** Task requirements **
Exact copies of the lines below are the goal; any images in them are dropped.

** Stored data entries **

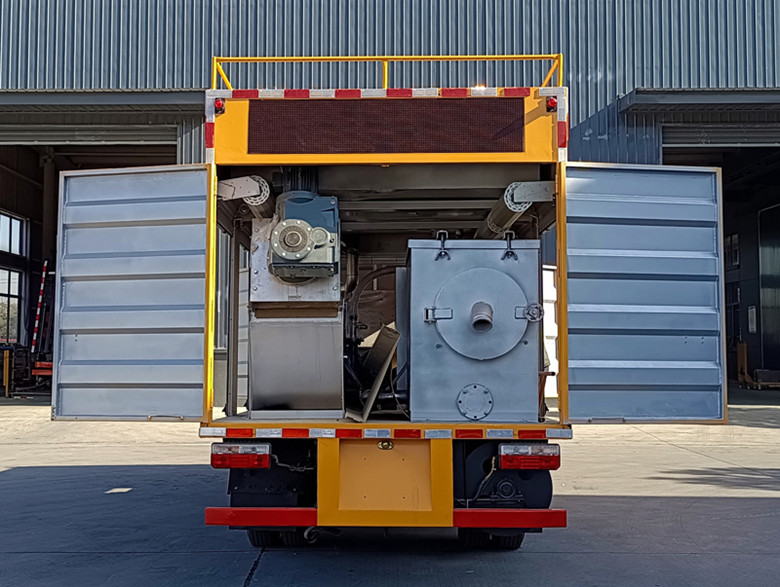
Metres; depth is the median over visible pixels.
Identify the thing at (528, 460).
tail light
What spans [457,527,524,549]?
wheel
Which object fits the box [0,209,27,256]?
window
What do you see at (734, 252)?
window
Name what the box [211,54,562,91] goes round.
yellow railing
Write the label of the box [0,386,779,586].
concrete pavement
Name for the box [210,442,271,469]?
tail light
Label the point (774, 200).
garage doorway
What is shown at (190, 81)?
warehouse building
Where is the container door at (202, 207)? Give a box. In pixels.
[53,164,212,420]
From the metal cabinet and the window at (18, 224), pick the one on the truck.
the metal cabinet
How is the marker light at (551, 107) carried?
attached to the truck
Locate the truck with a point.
(292, 158)
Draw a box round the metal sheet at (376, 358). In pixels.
[349,326,400,421]
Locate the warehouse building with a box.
[1,0,779,402]
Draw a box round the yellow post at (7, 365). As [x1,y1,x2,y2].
[2,347,10,396]
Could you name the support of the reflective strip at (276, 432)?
attached to the truck
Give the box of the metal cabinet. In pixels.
[405,237,543,424]
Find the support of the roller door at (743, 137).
in the warehouse building
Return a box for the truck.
[47,55,724,546]
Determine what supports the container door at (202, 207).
attached to the truck
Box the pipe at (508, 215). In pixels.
[478,180,553,237]
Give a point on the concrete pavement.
(594, 499)
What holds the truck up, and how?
on the concrete pavement
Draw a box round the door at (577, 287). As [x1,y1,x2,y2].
[560,162,725,422]
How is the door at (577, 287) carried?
attached to the truck
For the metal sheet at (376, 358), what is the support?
in the truck
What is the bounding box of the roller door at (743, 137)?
[660,122,779,148]
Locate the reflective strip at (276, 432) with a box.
[196,426,573,439]
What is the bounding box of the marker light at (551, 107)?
[545,96,557,111]
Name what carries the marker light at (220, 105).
attached to the truck
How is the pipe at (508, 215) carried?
attached to the truck
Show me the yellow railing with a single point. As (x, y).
(385, 73)
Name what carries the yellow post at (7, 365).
on the concrete pavement
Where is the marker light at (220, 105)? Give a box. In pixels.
[213,97,225,113]
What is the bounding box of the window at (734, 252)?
[724,233,739,269]
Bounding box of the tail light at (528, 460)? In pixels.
[499,443,560,470]
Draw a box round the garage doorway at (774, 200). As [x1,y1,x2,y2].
[661,117,779,394]

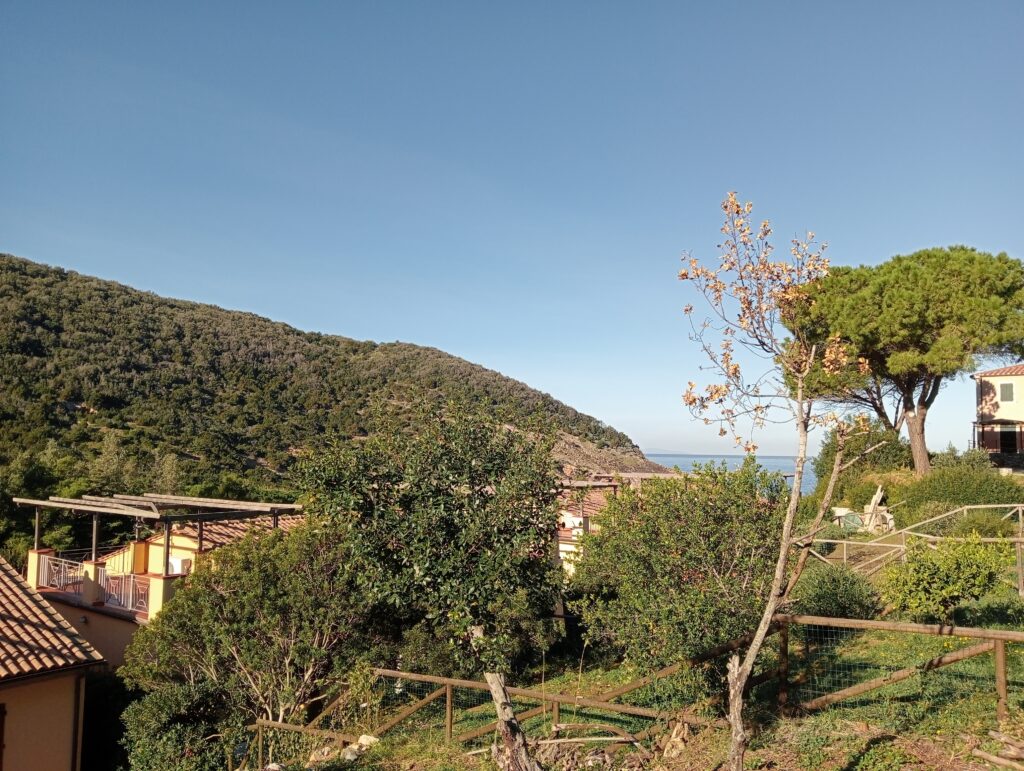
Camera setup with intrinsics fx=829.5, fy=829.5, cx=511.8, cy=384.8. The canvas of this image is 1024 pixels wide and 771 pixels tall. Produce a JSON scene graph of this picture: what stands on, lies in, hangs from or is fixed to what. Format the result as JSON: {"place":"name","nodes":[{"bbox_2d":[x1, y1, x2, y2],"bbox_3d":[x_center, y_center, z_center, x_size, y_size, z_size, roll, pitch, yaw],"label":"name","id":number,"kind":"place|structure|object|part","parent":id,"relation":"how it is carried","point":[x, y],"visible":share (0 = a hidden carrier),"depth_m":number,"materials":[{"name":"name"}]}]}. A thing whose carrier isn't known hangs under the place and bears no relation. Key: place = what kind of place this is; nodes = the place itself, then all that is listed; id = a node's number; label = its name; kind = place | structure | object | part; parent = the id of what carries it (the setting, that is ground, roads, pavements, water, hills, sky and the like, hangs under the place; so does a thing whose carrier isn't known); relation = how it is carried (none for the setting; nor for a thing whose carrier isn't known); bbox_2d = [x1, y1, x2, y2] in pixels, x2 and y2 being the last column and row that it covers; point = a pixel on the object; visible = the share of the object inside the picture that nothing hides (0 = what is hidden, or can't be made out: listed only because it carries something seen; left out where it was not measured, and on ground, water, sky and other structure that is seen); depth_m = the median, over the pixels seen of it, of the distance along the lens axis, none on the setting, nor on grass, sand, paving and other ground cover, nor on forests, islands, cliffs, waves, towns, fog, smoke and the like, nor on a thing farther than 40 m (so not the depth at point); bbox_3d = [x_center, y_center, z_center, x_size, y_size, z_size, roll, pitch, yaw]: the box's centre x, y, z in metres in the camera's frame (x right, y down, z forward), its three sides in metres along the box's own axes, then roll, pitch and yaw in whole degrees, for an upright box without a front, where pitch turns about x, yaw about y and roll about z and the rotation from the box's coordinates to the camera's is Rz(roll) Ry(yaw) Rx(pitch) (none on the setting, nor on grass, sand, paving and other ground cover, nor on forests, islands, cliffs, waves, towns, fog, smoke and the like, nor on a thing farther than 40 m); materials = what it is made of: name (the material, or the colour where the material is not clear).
{"place":"outdoors","nodes":[
{"label":"outdoors","id":0,"kind":"place"},
{"bbox_2d":[0,556,109,770],"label":"house","id":1,"kind":"structure","parent":0,"point":[5,693],"depth_m":11.07,"materials":[{"name":"paint"}]},
{"bbox_2d":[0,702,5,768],"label":"window","id":2,"kind":"structure","parent":1,"relation":"in","point":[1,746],"depth_m":10.05,"materials":[{"name":"brown wood"}]},
{"bbox_2d":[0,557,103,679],"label":"tiled roof","id":3,"kind":"structure","parent":1,"relation":"on","point":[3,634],"depth_m":11.31,"materials":[{"name":"tile"}]},
{"bbox_2d":[71,672,85,770],"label":"drainpipe","id":4,"kind":"object","parent":1,"relation":"attached to","point":[74,750],"visible":0.88,"depth_m":11.39,"materials":[{"name":"metal"}]},
{"bbox_2d":[26,496,306,669],"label":"house","id":5,"kind":"structure","parent":0,"point":[46,556],"depth_m":20.65,"materials":[{"name":"yellow paint"}]},
{"bbox_2d":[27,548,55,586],"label":"pillar","id":6,"kind":"structure","parent":5,"relation":"on","point":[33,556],"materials":[{"name":"yellow paint"}]},
{"bbox_2d":[33,552,150,613],"bbox_3d":[-9.539,4.499,19.078,3.264,0.983,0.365,0,-4,5],"label":"balcony railing","id":7,"kind":"object","parent":5,"relation":"attached to","point":[46,570],"visible":0.68,"depth_m":19.08,"materials":[{"name":"white metal"}]},
{"bbox_2d":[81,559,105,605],"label":"pillar","id":8,"kind":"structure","parent":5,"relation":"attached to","point":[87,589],"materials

** Response to this exercise **
Metres; depth is the median over visible pixels.
Identify the thing at (528, 460).
tail light
What spans [457,527,524,549]?
wheel
Which object fits the box [0,209,27,256]?
window
What do you see at (734, 252)?
window
Name what the box [211,54,562,91] goes round.
yellow railing
Write the label of the box [0,386,779,586].
concrete pavement
Name for the box [210,442,271,469]?
tail light
Label the point (774, 200).
garage doorway
What is shown at (190, 81)?
warehouse building
Where is the container door at (202, 207)? Give a box. In pixels.
[53,164,212,420]
From the metal cabinet and the window at (18, 224), pick the one on the truck.
the metal cabinet
How is the marker light at (551, 107) carried?
attached to the truck
Locate the truck with a point.
(292, 158)
Draw a box round the metal sheet at (376, 358). In pixels.
[349,326,400,421]
Locate the warehouse building with a box.
[1,0,779,402]
Draw a box round the yellow post at (7, 365). As [x1,y1,x2,y2].
[2,347,10,396]
Could you name the support of the reflective strip at (276, 432)?
attached to the truck
Give the box of the metal cabinet. In pixels.
[405,237,543,424]
Find the support of the roller door at (743, 137).
in the warehouse building
Return a box for the truck.
[47,55,724,546]
Determine what supports the container door at (202, 207).
attached to the truck
Box the pipe at (508, 215). In pixels.
[478,180,553,237]
Give a point on the concrete pavement.
(594, 499)
What holds the truck up, and how?
on the concrete pavement
Draw a box round the door at (577, 287). As [x1,y1,x2,y2].
[560,162,725,422]
How is the door at (577, 287) carried?
attached to the truck
For the metal sheet at (376, 358), what is the support?
in the truck
What is the bounding box of the roller door at (743, 137)?
[660,122,779,148]
Locate the reflective strip at (276, 432) with a box.
[196,426,573,439]
What is the bounding box of the marker light at (551, 107)?
[545,96,557,111]
Name what carries the marker light at (220, 105).
attached to the truck
How is the pipe at (508, 215) carried?
attached to the truck
Show me the yellow railing with a single point. As (x, y).
(385, 73)
Name what carries the yellow post at (7, 365).
on the concrete pavement
Where is the marker light at (220, 105)? Give a box. In pixels.
[213,97,225,113]
What is the bounding box of the window at (734, 252)?
[724,233,739,269]
Bounding box of the tail light at (528, 460)? In pixels.
[499,443,560,470]
Draw a box round the garage doorway at (774, 200). As [x1,y1,x2,y2].
[661,117,779,394]

Camera setup with intrinsics fx=829.5, fy=829.5, cx=511.8, cy=384.8. The canvas of this image is 1024 pixels wide and 771 pixels tall. Produce a JSON scene graph of this picture: what stands on, lies in, hangs from or is fixed to what. Format the result as JSON: {"place":"name","nodes":[{"bbox_2d":[x1, y1, x2, y2],"bbox_3d":[x_center, y_center, z_center, x_size, y_size, z_size, roll, pitch, yaw],"label":"name","id":number,"kind":"place|structure|object|part","parent":id,"relation":"how it is carried","point":[x, y],"visible":share (0 = a hidden carrier),"depth_m":number,"materials":[{"name":"name"}]}]}. A thing whose carrier isn't known hangs under the place and bears no relation. Key: place = what kind of place this is; nodes = the place itself, then all that is listed; id = a node's number; label = its name; kind = place | structure | object | part; parent = the id of what carries it (the setting, that is ground, roads, pavements, water, hills, sky and the like, hangs under the place; so does a thing whose carrier isn't known); relation = how it is carried (none for the setting; nor for a thing whose carrier isn't known); bbox_2d = [x1, y1, x2, y2] in pixels, x2 and y2 being the last column and row that it covers; point = a pixel on the object; visible = the share of the object inside the picture that nothing hides (0 = what is hidden, or can't be made out: listed only because it carries something seen; left out where it was not measured, and on ground, water, sky and other structure that is seen); depth_m = the median, over the pixels seen of it, of the distance along the lens axis, none on the setting, nor on grass, sand, paving and other ground cover, nor on forests, islands, cliffs, waves, towns, fog, smoke and the like, nor on a thing farther than 40 m (so not the depth at point); bbox_3d = [x_center, y_center, z_center, x_size, y_size, z_size, roll, pitch, yaw]: the box's centre x, y, z in metres in the camera's frame (x right, y down, z forward), its three sides in metres along the box's own axes, then roll, pitch and yaw in whole degrees, for an upright box without a front, where pitch turns about x, yaw about y and roll about z and the rotation from the box's coordinates to the camera's is Rz(roll) Ry(yaw) Rx(pitch) (none on the setting, nor on grass, sand, paving and other ground cover, nor on forests, islands, cliffs, waves, towns, fog, smoke and the like, nor on a thing farther than 40 m); materials = what it is made of: name (the material, or the colour where the material is not clear).
{"place":"outdoors","nodes":[
{"label":"outdoors","id":0,"kind":"place"},
{"bbox_2d":[0,556,109,770],"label":"house","id":1,"kind":"structure","parent":0,"point":[5,693],"depth_m":11.07,"materials":[{"name":"paint"}]},
{"bbox_2d":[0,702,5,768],"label":"window","id":2,"kind":"structure","parent":1,"relation":"in","point":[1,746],"depth_m":10.05,"materials":[{"name":"brown wood"}]},
{"bbox_2d":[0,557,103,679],"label":"tiled roof","id":3,"kind":"structure","parent":1,"relation":"on","point":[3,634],"depth_m":11.31,"materials":[{"name":"tile"}]},
{"bbox_2d":[71,672,85,770],"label":"drainpipe","id":4,"kind":"object","parent":1,"relation":"attached to","point":[74,750],"visible":0.88,"depth_m":11.39,"materials":[{"name":"metal"}]},
{"bbox_2d":[26,496,306,669],"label":"house","id":5,"kind":"structure","parent":0,"point":[46,556],"depth_m":20.65,"materials":[{"name":"yellow paint"}]},
{"bbox_2d":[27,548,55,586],"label":"pillar","id":6,"kind":"structure","parent":5,"relation":"on","point":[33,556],"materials":[{"name":"yellow paint"}]},
{"bbox_2d":[33,552,150,613],"bbox_3d":[-9.539,4.499,19.078,3.264,0.983,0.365,0,-4,5],"label":"balcony railing","id":7,"kind":"object","parent":5,"relation":"attached to","point":[46,570],"visible":0.68,"depth_m":19.08,"materials":[{"name":"white metal"}]},
{"bbox_2d":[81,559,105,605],"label":"pillar","id":8,"kind":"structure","parent":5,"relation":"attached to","point":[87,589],"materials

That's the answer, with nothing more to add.